As Chancellor, George Osborne was more ideologically committed to a smaller state than Thatcher ever was. In his final budget delivered earlier this year his aim was to reduce government spending to 37 per cent of GDP by 2020, a shrinking of the state that would bring the UK closer to levels in the US and Japan. In his excellent recently published book even Nick Clegg acknowledges, albeit retrospectively, that Osborne’s deficit strategy was partly ideological, driven by a desire for a significantly smaller state.
As I have written here before many Conservative MPs and most of the media support public spending cuts in theory and then oppose the precise cuts that follow. Currently the chair of the Health Committee, Sarah Wollaston, warns about the financial crisis in the NHS, pointing out accurately that the government has been nowhere near as generous as it claims. A significant proportion of Conservative MPs opposed the cuts to welfare benefits proposed in Osborne’s final budget, so many of them that the then Chancellor was forced to announce the speediest u turn in budget history.
The new Justice Secretary, Liz Truss, seeks more cash with the strong support of her predecessor, Michael Gove, in order to implement important and radical prison reforms. Evidently the Business Secretary, Greg Clarke, has informed Nissan that it can expect government help with training and investment amidst the turbulent unpredictability of Brexit. Clarke will have to make assurances to others too. In her opening and also interesting speech as Prime Minister outside Number Ten, May spoke of a “housing deficit” , a revealing term that showed an understanding that economic policy must extend beyond an obsession with one form of deficit. But addressing the housing shortage will cost money too.
Before he was sacked Osborne had already announced that his absurd target to wipe out the deficit in this parliament would be scrapped, as he ditched the same target in the last parliament. Suddenly “the deficit” is not the issue it was. With something close to genius Osborne mesmerised the media into sharing his misplaced obsession with “the deficit” from 2008 until this summer. Similarly after he announced he was dropping the target for the second time the media followed suit and lost interest. I cannot remember an interview this autumn where “the deficit” took centre stage. Nonetheless Osborne's target to shrink the state at an historically spedy pace is still in place.
If May is to make sense of what I take to be a genuine reframing of the debate about the role of government she and her Chancellor, Philip Hammond, must address also the projected size of the state. If they agree with Osborne’s small state target they will fail to show the “good government can do”. Instead they will be moving from one crisis to another as the current NHS sags demonstrates. May’s speech to the Police Federation shows she is determined to ensure services are delivered efficiently whatever the resistance from self-interested groups. That is an important part of proving government can work. But is she also willing to invest so that public services are as good as those in other equivalent countries?

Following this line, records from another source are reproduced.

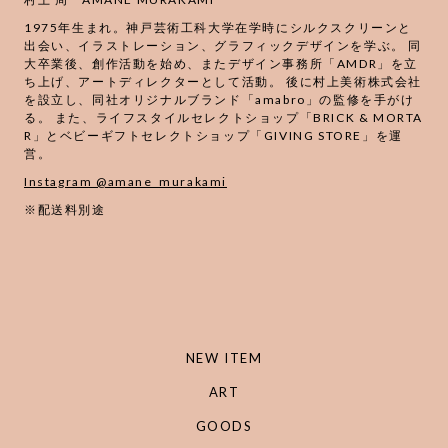
1975年生まれ。神戸芸術工科大学在学時にシルクスクリーンと
出会い、イラストレーション、グラフィックデザインを学ぶ。 同
大卒業後、創作活動を始め、またデザイン事務所「AMDR」を立
ち上げ、アートディレクターとして活動。 後に村上美術株式会社
を設立し、同社オリジナルブランド「amabro」の監修を手がけ
る。 また、ライフスタイルセレクトショップ「BRICK & MORTA
R」とベビーギフトセレクトショップ「GIVING STORE」を運
営。
Instagram @amane_murakami
※配送料別途
NEW ITEM
ART
GOODS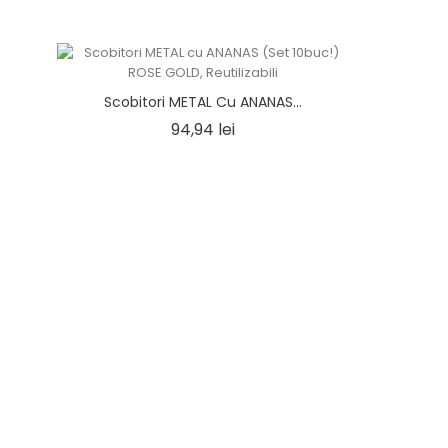
Scobitori METAL Cu ANANAS...
Pret
94,94 lei
LA REDUCERE!
LA REDUCE
ANUNȚĂ-MĂ
Pahar DIAMOND Rocks...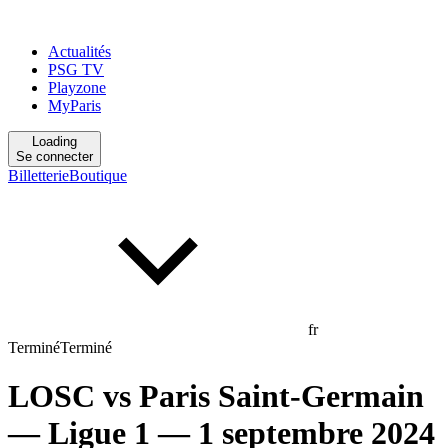
Actualités
PSG TV
Playzone
MyParis
Loading
Se connecter
Billetterie
Boutique
fr
Terminé
Terminé
LOSC
vs
Paris Saint-Germain
— Ligue 1
— 1 septembre 2024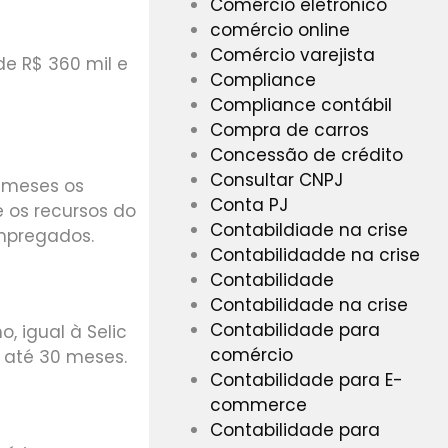
Comércio eletrônico
comércio online
Comércio varejista
e R$ 360 mil e
Compliance
Compliance contábil
Compra de carros
Concessão de crédito
Consultar CNPJ
 meses os
Conta PJ
 os recursos do
Contabildiade na crise
mpregados.
Contabilidadde na crise
Contabilidade
Contabilidade na crise
Contabilidade para
, igual à Selic
comércio
 até 30 meses.
Contabilidade para E-
commerce
Contabilidade para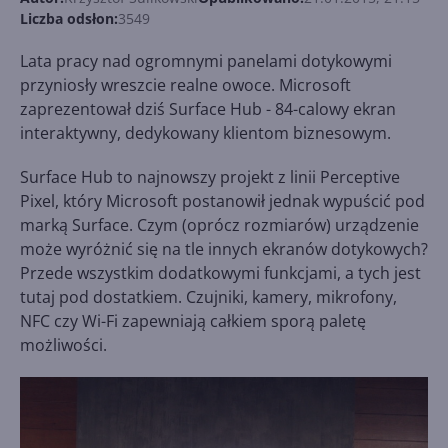
Liczba odsłon:
3549
Lata pracy nad ogromnymi panelami dotykowymi
przyniosły wreszcie realne owoce. Microsoft
zaprezentował dziś Surface Hub - 84-calowy ekran
interaktywny, dedykowany klientom biznesowym.
Surface Hub to najnowszy projekt z linii Perceptive
Pixel, który Microsoft postanowił jednak wypuścić pod
marką Surface. Czym (oprócz rozmiarów) urządzenie
może wyróżnić się na tle innych ekranów dotykowych?
Przede wszystkim dodatkowymi funkcjami, a tych jest
tutaj pod dostatkiem. Czujniki, kamery, mikrofony,
NFC czy Wi-Fi zapewniają całkiem sporą paletę
możliwości.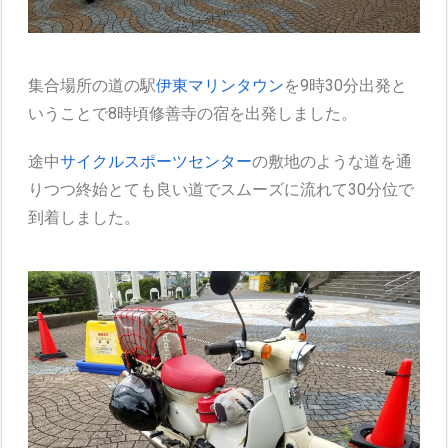
集合場所の道の駅
伊東マリンタウン
を9時30分出発と
いうことで8時頃修善寺の宿を出発しました。
途中
サイクルスポーツセンター
の敷地のような道を通
りつつ終始とても良い道でスムーズに流れて30分位で
到着しました。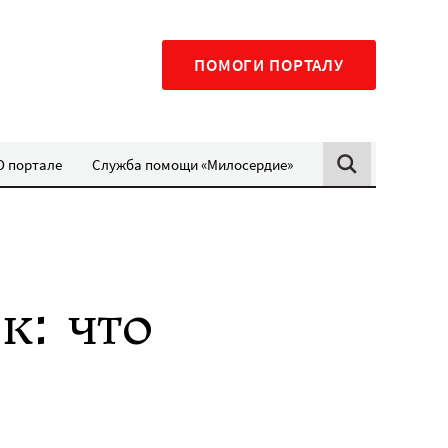
ПОМОГИ ПОРТАЛУ
О портале
Служба помощи «Милосердие»
к: что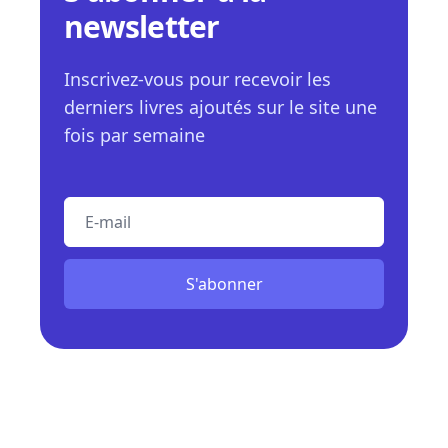
newsletter
Inscrivez-vous pour recevoir les
derniers livres ajoutés sur le site une
fois par semaine
E-mail
S'abonner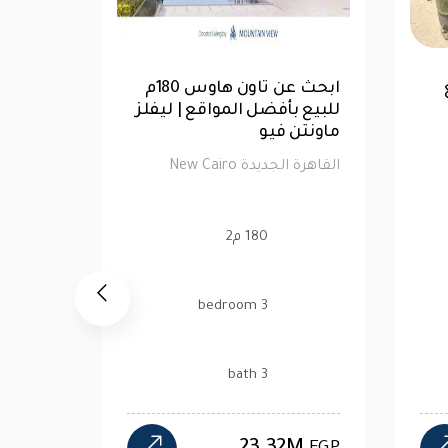
ابحث عن شقة 193م للبيع
بأفضل المواقع|بالم هيلز
للبيع بأفضل المواقع |
القاهرة الجديدة
ماونتن فيو
القاهرة الجديدة New Cairo
القاهرة الجديدة New Cairo
193 م2
180 م2
3 bedroom
3 bedroom
3 bath
3 bath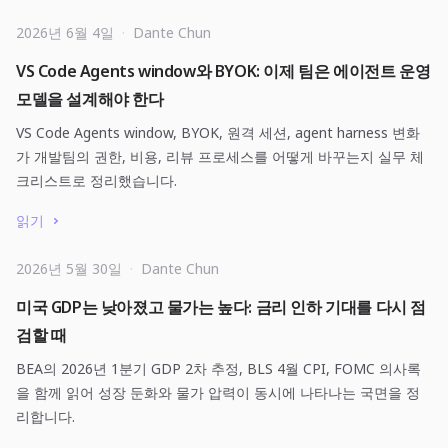
2026년 6월 4일
·
Dante Chun
VS Code Agents window와 BYOK: 이제 팀은 에이전트 운영
모델을 설계해야 한다
VS Code Agents window, BYOK, 원격 세션, agent harness 변화
가 개발팀의 권한, 비용, 리뷰 프로세스를 어떻게 바꾸는지 실무 체
크리스트로 정리했습니다.
읽기
2026년 5월 30일
·
Dante Chun
미국 GDP는 낮아졌고 물가는 높다: 금리 인하 기대를 다시 점
검할 때
BEA의 2026년 1분기 GDP 2차 추정, BLS 4월 CPI, FOMC 의사록
을 함께 읽어 성장 둔화와 물가 압력이 동시에 나타나는 국면을 정
리합니다.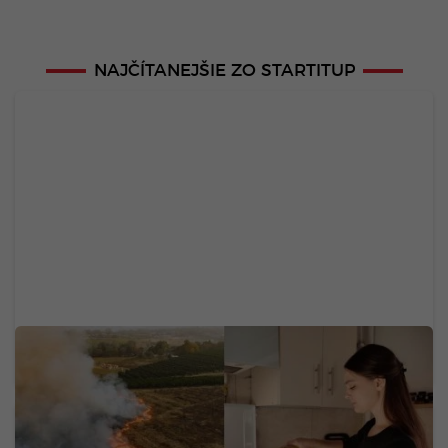
NAJČÍTANEJŠIE ZO STARTITUP
40 eur za 1 liter: Obľúbený elixír dlhovekosti
Slovákov zdražie. Expert radí, ako spoznať kvalitu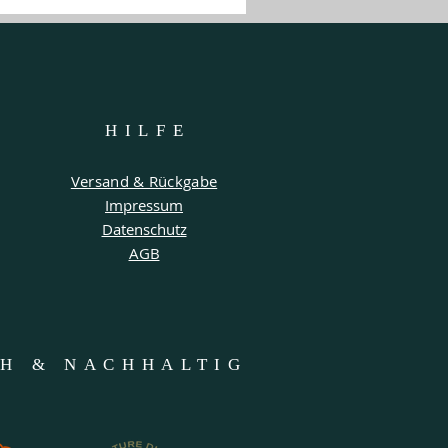
HILF
E
Versand & Rückgabe
Impressum
Datenschutz
AGB
CH & NACHHALTIG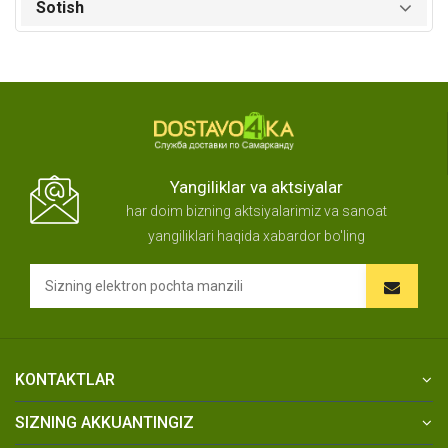
Sotish
Yangiliklar va aktsiyalar
har doim bizning aktsiyalarimiz va sanoat
yangiliklari haqida xabardor bo'ling
KONTAKTLAR
SIZNING AKKUANTINGIZ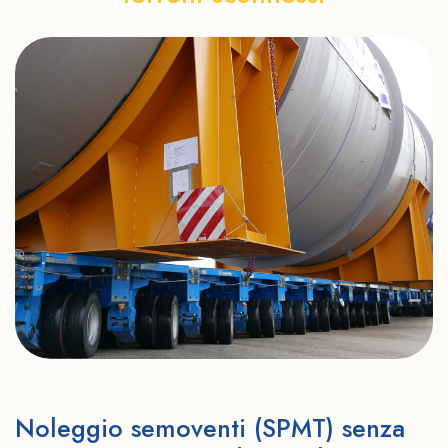
Noleggio semoventi (SPMT) senza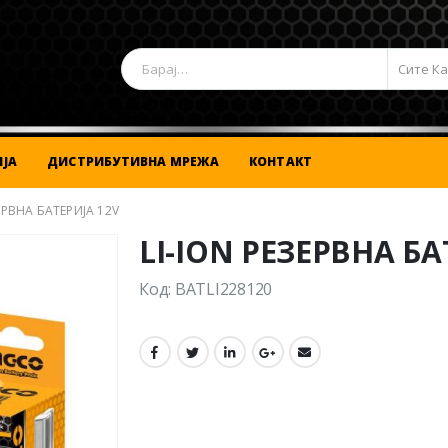
Сите К
ЈА
ДИСТРИБУТИВНА МРЕЖА
КОНТАКТ
ЕРВНА БАТЕРИЈА 12V
LI-ION РЕЗЕРВНА БА
Код: BATLI228120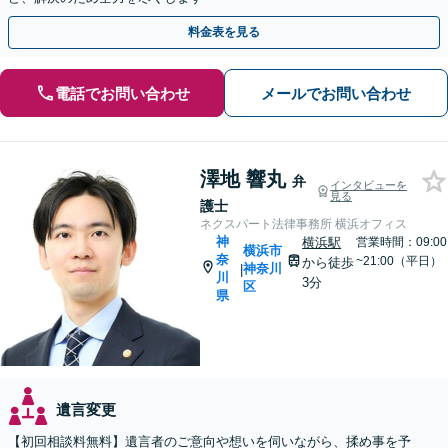
料金表を見る
電話でお問い合わせ
メールでお問い合わせ
澤地 響丸
弁
インタビューを
見る
護士
ネクスパート法律事務所 横浜オフィス
神
横浜駅
営業時間：09:00
横浜市
奈
~21:00（平日）
から徒歩
神奈川
|
川
3分
区
県
遺言変更
【初回相談料無料】遺言者のご意向や想いを伺いながら、揉め事を予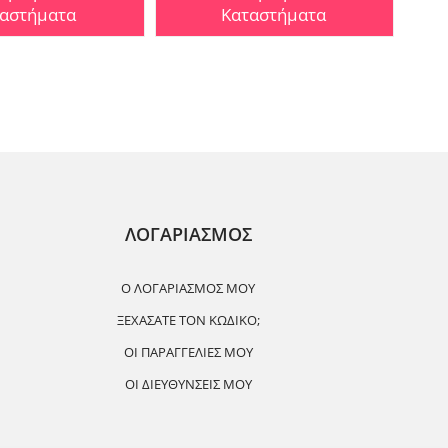
αστήματα
Καταστήματα
ΛΟΓΑΡΙΑΣΜΟΣ
Ο ΛΟΓΑΡΙΑΣΜΌΣ ΜΟΥ
ΞΕΧΆΣΑΤΕ ΤΟΝ ΚΩΔΙΚΌ;
ΟΙ ΠΑΡΑΓΓΕΛΊΕΣ ΜΟΥ
ΟΙ ΔΙΕΥΘΎΝΣΕΙΣ ΜΟΥ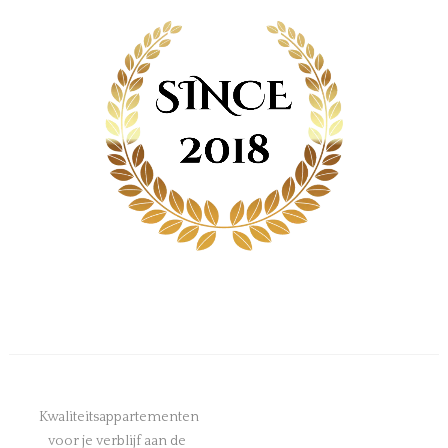
Kwaliteitsappartementen
voor je verblijf aan de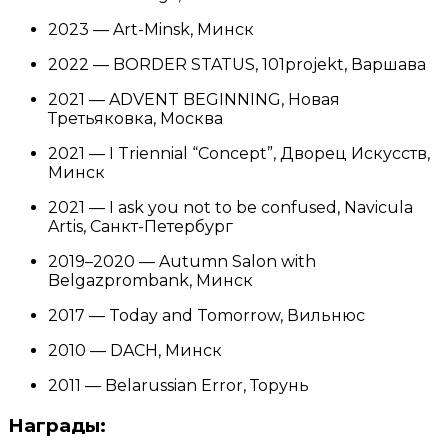
2023 — Art-Minsk, Минск
2022 — BORDER STATUS, 101projekt, Варшава
2021 — ADVENT BEGINNING, Новая
Третьяковка, Москва
2021 — I Triennial “Concept”, Дворец Искусств,
Минск
2021 — I ask you not to be confused, Navicula
Artis, Санкт-Петербург
2019–2020 — Autumn Salon with
Belgazprombank, Минск
2017 — Today and Tomorrow, Вильнюс
2010 — DACH, Минск
2011 — Belarussian Error, Торунь
Награды: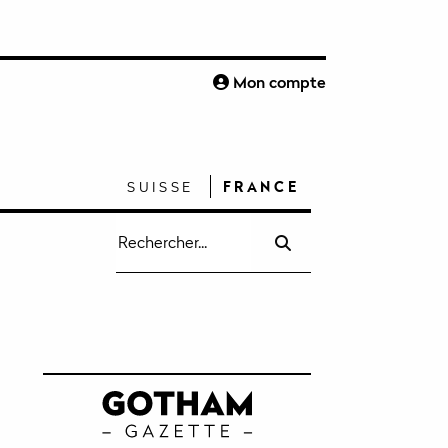
S
Mon compte
SUISSE
FRANCE
Recherche
pour
: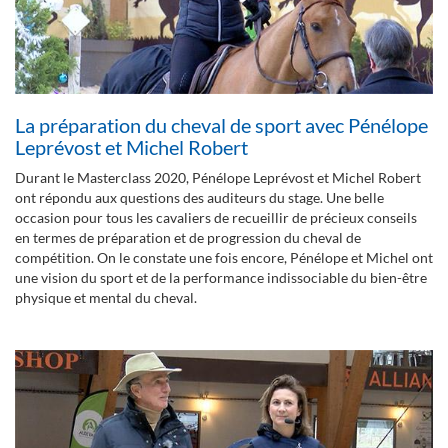
La préparation du cheval de sport avec Pénélope
Leprévost et Michel Robert
Durant le Masterclass 2020, Pénélope Leprévost et Michel Robert
ont répondu aux questions des auditeurs du stage. Une belle
occasion pour tous les cavaliers de recueillir de précieux conseils
en termes de préparation et de progression du cheval de
compétition. On le constate une fois encore, Pénélope et Michel ont
une vision du sport et de la performance indissociable du bien-être
physique et mental du cheval.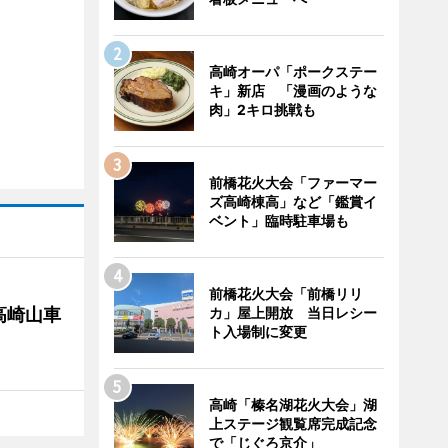
高崎オーパ「ポークステー
キ」新店 「漫画のような
肉」2キロ挑戦も
前橋花火大会「ファーマー
ズ高崎棟高」など「鑑賞イ
ベント」臨時駐車場も
前橋花火大会「前橋リリ
高崎山車
カ」屋上開放 当日レシー
ト入場制に変更
高崎「榛名湖花火大会」湖
上ステージ観覧席完成記念
で「じぐろ京介」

For different reasons a debate about the size of the state has been taboo across the political spectrum for decades. Chancellors have acted stealthily to increase its size or to radically reduce it. May needs to break away from Osborne’s quietly ideological pursuit of a much smaller state. Whether she does or not will determine the degree to which May can make a distinctive mark and move her party on from outdated orthodoxies formed in 1979.
Brexit apart, the Prime Minister could prove to be a modern nation one Tory in a way that Cameron and Osborne never were or sought to be. By triggering a debate about the role of government she has made a start.